La película no ve —ni lo intenta— los entresijos del drama de Dunkerque, pero es bueno saber que apenas días antes del desastre un aguerrido Winston Churchill había pronunciado su histórico discurso (“No tengo otra cosa que ofrecer más que sangre, sudor y lágrimas…”), y el día 28 de mayo dijo a su gabinete: “Si la larga historia de nuestra isla tiene que terminar, dejemos que termine solo cuando todos y cada uno de nosotros yazcamos en el suelo ahogados en nuestra propia sangre”.
Fue esta determinación, ese comportamiento “honorable y valiente” lo que, según Simon Schama ( Auge y caída del
imperio británico, Crítica, 2005), hizo que Churchill recibiera “una recompensa tan espectacular, que ni siquiera él podía creer.
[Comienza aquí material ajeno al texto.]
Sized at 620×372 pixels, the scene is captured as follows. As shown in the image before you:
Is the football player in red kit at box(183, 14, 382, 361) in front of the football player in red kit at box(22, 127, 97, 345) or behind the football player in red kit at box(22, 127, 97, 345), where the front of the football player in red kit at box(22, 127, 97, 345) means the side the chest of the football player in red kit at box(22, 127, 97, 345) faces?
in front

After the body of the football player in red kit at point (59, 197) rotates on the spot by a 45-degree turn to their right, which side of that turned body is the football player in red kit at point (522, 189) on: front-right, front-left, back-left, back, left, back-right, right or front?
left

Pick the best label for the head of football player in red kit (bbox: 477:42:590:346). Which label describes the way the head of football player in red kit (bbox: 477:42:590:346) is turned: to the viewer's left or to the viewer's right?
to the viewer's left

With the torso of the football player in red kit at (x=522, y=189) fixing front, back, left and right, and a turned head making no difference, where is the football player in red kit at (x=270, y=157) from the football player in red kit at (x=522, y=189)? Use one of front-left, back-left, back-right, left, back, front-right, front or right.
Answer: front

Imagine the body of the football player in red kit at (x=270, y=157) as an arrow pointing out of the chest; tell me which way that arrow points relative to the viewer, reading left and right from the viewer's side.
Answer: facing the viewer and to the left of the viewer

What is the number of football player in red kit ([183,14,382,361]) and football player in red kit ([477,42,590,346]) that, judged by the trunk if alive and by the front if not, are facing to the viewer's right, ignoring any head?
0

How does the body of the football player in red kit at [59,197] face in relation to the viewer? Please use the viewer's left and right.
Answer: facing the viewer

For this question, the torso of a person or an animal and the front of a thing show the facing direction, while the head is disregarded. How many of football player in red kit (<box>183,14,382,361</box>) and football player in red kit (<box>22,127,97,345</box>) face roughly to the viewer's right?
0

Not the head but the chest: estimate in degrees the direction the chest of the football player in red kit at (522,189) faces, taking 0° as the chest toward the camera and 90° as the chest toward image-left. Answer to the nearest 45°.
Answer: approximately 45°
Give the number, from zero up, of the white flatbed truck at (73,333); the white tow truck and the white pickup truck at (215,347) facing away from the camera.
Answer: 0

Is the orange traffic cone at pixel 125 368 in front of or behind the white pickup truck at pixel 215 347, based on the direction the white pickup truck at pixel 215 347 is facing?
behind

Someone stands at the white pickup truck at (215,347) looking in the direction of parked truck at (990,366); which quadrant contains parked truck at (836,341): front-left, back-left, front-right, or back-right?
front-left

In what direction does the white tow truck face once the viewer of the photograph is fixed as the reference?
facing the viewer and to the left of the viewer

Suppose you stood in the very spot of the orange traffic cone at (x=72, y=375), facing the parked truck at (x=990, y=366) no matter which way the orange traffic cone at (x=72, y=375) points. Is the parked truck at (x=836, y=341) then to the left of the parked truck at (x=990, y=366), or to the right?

En vez de los 50 mil hombres que el gobierno pensó que sobrevivirían a Dunkerque, 330 mil soldados fueron rescatados, entre ellos 200 mil británicos, en una flotilla de más de 800 buques, como los que nunca antes se habían visto, bien puede decirse, en una gran guerra: barcos de paseo de los puertos, pequeñas barcas y pesqueros… cualquier cosa que flotase”.
Y eso es lo que, gracias a Nolan, podemos ver en la pantalla grande.